Stored data entries:
▼▼▼
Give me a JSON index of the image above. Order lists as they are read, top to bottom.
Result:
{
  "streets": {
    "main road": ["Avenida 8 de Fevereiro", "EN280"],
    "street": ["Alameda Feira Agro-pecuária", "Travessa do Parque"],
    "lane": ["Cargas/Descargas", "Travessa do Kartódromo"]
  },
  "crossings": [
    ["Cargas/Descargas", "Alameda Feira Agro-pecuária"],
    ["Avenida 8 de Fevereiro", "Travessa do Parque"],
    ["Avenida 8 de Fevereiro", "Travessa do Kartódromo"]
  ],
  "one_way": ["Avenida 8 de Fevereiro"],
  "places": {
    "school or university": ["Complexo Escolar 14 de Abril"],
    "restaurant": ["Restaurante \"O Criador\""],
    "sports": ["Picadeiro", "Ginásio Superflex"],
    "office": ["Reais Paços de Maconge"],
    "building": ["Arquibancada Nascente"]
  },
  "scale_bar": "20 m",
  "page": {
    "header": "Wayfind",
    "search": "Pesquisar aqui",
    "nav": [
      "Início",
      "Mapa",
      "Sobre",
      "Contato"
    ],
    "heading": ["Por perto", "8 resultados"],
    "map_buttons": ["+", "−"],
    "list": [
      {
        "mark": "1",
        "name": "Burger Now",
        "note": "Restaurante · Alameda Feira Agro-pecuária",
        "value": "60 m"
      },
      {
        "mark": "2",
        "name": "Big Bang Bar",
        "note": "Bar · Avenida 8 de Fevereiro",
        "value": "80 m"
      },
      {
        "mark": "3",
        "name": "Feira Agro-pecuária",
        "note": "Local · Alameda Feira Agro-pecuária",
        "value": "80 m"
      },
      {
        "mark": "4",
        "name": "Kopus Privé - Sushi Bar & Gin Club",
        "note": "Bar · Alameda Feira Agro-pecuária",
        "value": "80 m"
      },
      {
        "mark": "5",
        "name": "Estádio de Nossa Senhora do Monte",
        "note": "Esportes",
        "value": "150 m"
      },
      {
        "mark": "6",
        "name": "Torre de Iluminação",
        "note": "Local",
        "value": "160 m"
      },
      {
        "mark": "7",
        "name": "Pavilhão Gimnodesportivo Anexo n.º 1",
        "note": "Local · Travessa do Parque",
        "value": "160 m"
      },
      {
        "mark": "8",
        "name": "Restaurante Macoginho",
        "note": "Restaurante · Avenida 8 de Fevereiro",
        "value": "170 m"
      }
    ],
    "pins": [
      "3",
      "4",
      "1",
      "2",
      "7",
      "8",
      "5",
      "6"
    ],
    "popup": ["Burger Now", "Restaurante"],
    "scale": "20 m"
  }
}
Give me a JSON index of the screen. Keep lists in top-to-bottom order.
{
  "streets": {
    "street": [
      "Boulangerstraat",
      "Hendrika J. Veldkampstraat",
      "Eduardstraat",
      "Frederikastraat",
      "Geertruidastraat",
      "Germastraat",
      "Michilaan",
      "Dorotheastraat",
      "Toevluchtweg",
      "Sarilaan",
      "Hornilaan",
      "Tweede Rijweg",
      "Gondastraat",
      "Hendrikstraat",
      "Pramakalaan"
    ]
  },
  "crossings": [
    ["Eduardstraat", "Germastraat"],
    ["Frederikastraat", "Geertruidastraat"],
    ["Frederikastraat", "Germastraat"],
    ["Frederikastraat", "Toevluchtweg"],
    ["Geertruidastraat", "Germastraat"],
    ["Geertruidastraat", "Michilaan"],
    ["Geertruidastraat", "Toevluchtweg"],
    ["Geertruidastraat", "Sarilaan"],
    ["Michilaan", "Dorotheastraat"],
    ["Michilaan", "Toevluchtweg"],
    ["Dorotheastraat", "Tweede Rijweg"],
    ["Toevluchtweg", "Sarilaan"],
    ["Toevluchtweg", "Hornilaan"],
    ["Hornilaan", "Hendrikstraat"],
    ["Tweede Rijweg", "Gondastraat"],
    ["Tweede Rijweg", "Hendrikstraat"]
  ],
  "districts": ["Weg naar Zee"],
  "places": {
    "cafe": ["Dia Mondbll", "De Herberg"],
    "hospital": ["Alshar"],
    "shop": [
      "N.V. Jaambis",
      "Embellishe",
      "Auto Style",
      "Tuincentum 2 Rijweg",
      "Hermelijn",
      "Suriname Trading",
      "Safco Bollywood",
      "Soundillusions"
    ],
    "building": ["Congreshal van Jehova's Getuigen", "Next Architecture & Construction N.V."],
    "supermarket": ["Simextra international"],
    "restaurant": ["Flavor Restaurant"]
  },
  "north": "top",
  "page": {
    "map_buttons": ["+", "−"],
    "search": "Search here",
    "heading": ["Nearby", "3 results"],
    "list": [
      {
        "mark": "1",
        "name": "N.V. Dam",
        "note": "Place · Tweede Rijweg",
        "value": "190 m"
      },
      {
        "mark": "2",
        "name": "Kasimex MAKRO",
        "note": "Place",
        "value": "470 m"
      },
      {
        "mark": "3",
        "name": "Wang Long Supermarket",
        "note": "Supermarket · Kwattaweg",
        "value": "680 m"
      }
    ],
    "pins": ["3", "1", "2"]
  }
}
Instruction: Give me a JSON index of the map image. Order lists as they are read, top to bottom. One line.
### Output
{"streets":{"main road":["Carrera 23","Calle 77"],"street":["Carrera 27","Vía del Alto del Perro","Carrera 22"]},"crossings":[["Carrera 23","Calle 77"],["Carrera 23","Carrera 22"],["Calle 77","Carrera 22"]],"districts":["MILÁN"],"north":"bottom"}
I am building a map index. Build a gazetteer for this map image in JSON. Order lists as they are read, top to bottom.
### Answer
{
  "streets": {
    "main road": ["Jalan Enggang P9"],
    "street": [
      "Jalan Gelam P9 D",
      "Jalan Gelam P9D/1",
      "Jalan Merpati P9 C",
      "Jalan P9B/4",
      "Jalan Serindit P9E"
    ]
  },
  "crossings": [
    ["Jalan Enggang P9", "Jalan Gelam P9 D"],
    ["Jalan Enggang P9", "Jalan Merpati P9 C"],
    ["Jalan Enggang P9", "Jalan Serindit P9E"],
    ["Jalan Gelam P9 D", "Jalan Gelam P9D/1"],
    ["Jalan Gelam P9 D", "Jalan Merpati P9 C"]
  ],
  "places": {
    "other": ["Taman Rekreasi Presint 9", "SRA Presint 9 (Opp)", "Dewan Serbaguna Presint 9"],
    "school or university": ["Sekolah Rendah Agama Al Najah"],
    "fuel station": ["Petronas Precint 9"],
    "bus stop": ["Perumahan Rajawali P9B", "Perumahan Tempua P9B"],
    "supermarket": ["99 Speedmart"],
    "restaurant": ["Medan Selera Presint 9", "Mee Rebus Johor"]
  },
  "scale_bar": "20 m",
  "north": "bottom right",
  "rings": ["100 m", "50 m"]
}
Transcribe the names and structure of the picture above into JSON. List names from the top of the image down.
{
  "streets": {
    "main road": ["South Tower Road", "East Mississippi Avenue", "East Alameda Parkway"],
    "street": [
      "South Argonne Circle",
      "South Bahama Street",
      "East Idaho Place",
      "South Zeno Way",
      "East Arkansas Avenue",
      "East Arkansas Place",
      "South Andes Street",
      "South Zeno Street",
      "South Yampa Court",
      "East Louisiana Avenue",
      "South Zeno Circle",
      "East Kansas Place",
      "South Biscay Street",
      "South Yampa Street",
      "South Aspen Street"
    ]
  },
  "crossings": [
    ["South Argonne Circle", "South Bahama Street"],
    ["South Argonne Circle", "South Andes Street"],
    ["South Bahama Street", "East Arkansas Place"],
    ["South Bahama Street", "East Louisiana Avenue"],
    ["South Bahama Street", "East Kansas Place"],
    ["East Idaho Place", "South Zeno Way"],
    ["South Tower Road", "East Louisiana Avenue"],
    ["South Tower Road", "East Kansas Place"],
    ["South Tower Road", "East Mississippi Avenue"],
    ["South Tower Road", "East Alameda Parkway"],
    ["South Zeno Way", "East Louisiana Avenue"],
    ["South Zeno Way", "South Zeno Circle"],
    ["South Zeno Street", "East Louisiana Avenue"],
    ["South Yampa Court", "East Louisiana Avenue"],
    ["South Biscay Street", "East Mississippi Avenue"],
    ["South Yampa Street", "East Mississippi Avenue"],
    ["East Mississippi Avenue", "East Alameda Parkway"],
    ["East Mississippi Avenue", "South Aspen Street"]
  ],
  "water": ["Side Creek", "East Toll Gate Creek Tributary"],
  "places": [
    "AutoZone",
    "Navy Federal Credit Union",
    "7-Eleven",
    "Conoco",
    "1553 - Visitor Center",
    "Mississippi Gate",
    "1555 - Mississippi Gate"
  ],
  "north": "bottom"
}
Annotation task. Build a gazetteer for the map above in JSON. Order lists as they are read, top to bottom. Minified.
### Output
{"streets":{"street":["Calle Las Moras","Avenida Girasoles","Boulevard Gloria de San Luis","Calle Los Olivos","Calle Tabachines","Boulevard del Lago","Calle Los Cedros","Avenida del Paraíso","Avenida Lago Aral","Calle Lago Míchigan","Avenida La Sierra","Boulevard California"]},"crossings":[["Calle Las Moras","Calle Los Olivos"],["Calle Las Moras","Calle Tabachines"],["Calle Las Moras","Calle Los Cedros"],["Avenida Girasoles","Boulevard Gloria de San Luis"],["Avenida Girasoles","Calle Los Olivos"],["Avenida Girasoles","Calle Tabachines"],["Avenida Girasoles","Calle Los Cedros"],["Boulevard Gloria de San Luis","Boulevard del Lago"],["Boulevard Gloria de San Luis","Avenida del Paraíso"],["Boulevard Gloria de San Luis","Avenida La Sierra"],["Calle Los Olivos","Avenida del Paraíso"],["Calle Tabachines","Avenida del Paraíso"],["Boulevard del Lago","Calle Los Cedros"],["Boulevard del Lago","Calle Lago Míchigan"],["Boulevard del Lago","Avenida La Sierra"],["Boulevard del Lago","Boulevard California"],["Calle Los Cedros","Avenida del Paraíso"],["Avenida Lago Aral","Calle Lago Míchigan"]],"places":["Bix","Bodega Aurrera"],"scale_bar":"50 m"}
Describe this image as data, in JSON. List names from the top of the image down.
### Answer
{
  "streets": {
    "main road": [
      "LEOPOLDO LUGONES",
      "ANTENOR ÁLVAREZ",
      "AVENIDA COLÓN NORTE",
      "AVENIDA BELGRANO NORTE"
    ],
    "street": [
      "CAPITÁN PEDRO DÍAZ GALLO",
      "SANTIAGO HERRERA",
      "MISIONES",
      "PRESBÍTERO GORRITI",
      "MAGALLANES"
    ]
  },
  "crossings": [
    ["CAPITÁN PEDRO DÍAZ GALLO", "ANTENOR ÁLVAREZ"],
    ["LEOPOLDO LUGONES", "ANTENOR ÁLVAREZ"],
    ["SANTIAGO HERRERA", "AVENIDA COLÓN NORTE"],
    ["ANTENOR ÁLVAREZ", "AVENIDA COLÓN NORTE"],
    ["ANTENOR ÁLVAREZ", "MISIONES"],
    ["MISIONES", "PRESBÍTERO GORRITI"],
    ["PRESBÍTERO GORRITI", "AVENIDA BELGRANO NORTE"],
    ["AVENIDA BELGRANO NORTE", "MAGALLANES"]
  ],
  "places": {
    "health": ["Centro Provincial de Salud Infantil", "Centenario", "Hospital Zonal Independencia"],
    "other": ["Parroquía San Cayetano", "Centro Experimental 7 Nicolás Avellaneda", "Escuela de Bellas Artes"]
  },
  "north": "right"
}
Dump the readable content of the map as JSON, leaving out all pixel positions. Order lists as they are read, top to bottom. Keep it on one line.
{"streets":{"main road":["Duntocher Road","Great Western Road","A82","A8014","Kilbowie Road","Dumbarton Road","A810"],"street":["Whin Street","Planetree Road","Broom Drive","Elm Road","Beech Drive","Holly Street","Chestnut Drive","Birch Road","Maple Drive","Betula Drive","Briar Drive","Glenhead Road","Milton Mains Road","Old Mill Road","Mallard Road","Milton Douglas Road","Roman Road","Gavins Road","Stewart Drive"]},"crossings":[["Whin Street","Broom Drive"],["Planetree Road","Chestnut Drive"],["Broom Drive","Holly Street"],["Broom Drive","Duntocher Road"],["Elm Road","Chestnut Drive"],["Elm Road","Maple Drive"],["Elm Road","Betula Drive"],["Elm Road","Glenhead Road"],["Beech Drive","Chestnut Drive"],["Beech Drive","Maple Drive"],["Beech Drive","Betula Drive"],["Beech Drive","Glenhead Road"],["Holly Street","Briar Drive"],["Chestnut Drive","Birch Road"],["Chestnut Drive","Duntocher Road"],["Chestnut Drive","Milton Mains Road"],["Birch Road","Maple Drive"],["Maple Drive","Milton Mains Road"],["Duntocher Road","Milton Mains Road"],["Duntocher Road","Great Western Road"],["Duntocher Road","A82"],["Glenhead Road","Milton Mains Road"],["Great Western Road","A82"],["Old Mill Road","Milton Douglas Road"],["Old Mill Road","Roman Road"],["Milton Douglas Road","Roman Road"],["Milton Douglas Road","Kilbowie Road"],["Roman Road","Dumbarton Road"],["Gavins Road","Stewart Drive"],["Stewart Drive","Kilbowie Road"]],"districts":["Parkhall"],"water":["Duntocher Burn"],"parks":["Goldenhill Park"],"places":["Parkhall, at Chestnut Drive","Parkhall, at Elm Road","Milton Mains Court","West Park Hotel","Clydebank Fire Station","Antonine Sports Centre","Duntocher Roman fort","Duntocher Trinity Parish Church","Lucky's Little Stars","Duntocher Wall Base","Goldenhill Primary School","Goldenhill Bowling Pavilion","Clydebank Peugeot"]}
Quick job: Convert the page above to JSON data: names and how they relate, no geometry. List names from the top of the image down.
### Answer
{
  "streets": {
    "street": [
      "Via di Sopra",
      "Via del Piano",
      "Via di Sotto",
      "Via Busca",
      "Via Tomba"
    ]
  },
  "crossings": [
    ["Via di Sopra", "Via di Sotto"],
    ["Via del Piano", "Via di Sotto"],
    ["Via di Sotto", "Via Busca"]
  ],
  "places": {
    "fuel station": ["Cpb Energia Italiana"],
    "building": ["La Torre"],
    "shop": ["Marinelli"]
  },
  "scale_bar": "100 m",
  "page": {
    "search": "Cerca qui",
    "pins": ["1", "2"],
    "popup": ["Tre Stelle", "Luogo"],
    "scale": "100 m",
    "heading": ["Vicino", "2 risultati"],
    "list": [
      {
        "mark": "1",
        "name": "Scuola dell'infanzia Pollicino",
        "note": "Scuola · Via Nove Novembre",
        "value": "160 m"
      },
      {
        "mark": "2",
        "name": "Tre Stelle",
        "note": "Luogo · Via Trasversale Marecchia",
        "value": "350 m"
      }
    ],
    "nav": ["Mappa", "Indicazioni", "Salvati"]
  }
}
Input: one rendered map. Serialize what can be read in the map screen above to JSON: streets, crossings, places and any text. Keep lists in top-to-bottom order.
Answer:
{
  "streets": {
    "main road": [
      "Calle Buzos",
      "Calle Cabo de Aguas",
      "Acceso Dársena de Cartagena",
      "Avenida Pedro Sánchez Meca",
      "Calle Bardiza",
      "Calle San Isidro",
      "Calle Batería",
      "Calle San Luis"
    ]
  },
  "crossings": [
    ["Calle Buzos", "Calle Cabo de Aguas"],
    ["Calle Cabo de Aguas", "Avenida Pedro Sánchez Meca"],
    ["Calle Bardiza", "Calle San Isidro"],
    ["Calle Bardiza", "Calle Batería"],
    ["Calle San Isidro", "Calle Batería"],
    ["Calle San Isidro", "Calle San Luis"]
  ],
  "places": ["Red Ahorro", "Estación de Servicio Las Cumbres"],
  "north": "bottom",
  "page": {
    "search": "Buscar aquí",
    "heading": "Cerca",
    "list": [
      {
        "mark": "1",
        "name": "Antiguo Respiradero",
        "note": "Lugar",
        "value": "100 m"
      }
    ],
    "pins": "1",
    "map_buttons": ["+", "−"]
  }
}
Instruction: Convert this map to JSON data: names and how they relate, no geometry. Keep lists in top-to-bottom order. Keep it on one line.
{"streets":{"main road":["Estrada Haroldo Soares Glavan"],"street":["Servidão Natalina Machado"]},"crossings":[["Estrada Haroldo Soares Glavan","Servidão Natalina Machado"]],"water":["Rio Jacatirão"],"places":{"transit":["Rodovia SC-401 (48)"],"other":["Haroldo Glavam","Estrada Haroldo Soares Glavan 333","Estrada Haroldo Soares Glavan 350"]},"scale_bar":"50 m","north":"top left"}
▲▲▲
**Task**
Would you copy all lines in the records where the string "Tower" appears?

**Output for this exercise**
    "main road": ["South Tower Road", "East Mississippi Avenue", "East Alameda Parkway"],
    ["South Tower Road", "East Louisiana Avenue"],
    ["South Tower Road", "East Kansas Place"],
    ["South Tower Road", "East Mississippi Avenue"],
    ["South Tower Road", "East Alameda Parkway"],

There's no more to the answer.